──────── Excerpted records

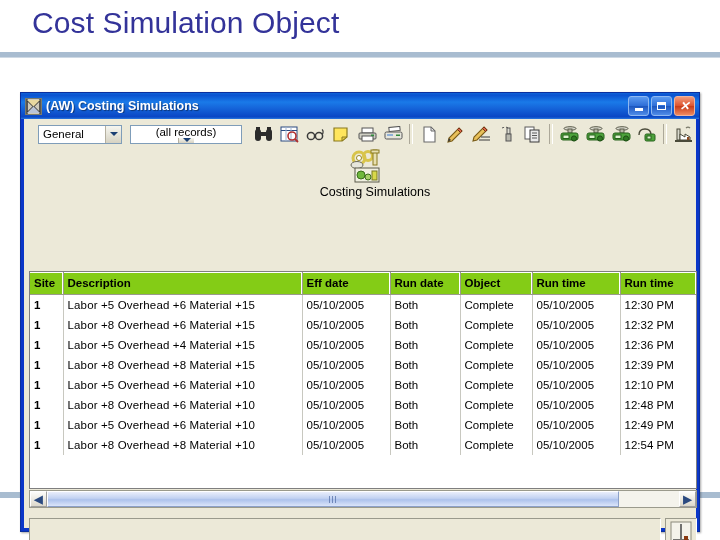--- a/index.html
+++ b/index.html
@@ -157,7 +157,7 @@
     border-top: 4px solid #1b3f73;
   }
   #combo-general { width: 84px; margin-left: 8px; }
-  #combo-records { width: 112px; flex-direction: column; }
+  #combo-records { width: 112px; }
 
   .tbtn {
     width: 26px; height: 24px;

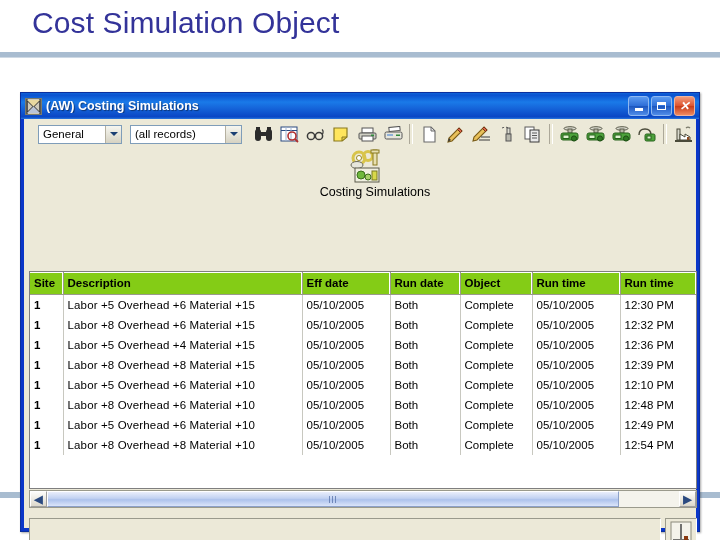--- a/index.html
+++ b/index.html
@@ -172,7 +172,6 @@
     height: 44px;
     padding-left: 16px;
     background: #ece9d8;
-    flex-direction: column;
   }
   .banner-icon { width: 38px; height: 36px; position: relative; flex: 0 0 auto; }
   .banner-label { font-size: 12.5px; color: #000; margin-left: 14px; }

────────────────
──────── Excerpted records

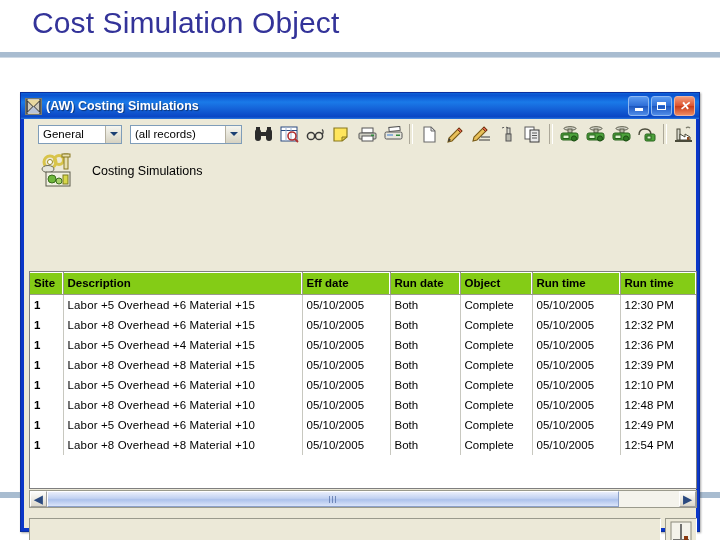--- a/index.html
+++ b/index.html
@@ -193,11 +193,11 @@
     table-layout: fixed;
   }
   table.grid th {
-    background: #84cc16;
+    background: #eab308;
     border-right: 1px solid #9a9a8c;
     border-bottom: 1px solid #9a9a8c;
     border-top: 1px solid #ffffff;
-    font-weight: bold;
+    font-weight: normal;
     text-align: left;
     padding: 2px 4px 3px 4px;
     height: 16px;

────────────────

Your goal:
Among the entries above, how many lines include the word "background"? Give the number with no comment.

Solution to the exercise:
3